=== Begin Enclosure ===

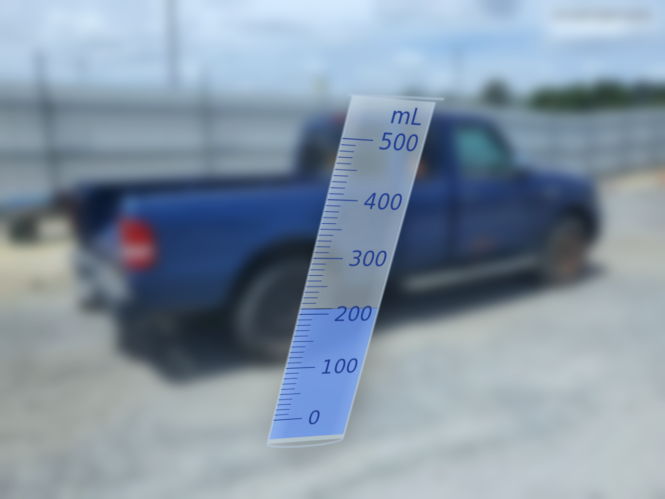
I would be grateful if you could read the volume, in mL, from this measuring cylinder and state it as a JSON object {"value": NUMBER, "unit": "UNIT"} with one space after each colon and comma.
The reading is {"value": 210, "unit": "mL"}
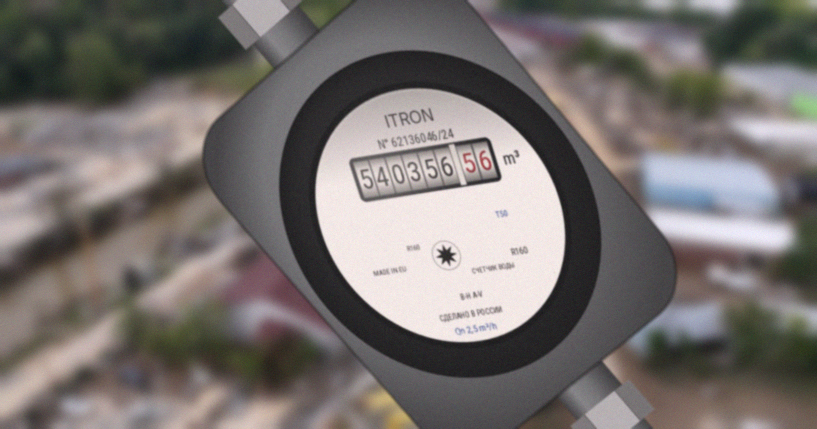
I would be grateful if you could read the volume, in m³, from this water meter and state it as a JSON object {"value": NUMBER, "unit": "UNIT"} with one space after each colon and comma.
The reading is {"value": 540356.56, "unit": "m³"}
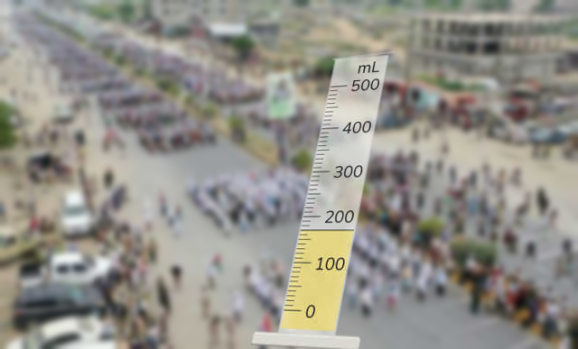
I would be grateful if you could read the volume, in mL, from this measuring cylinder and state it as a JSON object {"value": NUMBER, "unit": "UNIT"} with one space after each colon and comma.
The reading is {"value": 170, "unit": "mL"}
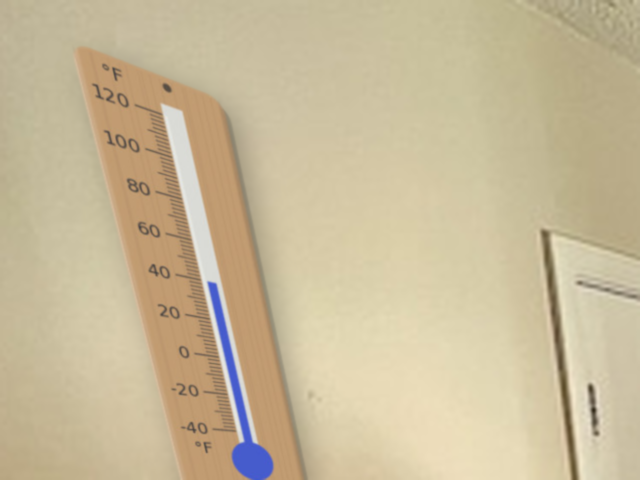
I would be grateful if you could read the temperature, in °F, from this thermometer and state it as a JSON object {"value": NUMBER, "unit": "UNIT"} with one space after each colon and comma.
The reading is {"value": 40, "unit": "°F"}
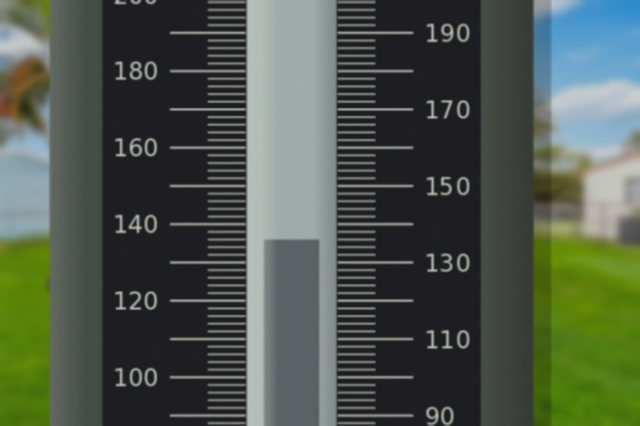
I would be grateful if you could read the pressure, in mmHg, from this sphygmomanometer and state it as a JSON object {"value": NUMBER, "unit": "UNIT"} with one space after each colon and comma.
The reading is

=== End Enclosure ===

__What the task requires__
Reproduce every line of the records above verbatim, leaving out the pictures.

__Answer section__
I would be grateful if you could read the volume, in mL, from this measuring cylinder and state it as a JSON object {"value": NUMBER, "unit": "UNIT"} with one space after each colon and comma.
The reading is {"value": 210, "unit": "mL"}
I would be grateful if you could read the volume, in m³, from this water meter and state it as a JSON object {"value": NUMBER, "unit": "UNIT"} with one space after each colon and comma.
The reading is {"value": 540356.56, "unit": "m³"}
I would be grateful if you could read the volume, in mL, from this measuring cylinder and state it as a JSON object {"value": NUMBER, "unit": "UNIT"} with one space after each colon and comma.
The reading is {"value": 170, "unit": "mL"}
I would be grateful if you could read the temperature, in °F, from this thermometer and state it as a JSON object {"value": NUMBER, "unit": "UNIT"} with one space after each colon and comma.
The reading is {"value": 40, "unit": "°F"}
I would be grateful if you could read the pressure, in mmHg, from this sphygmomanometer and state it as a JSON object {"value": NUMBER, "unit": "UNIT"} with one space after each colon and comma.
The reading is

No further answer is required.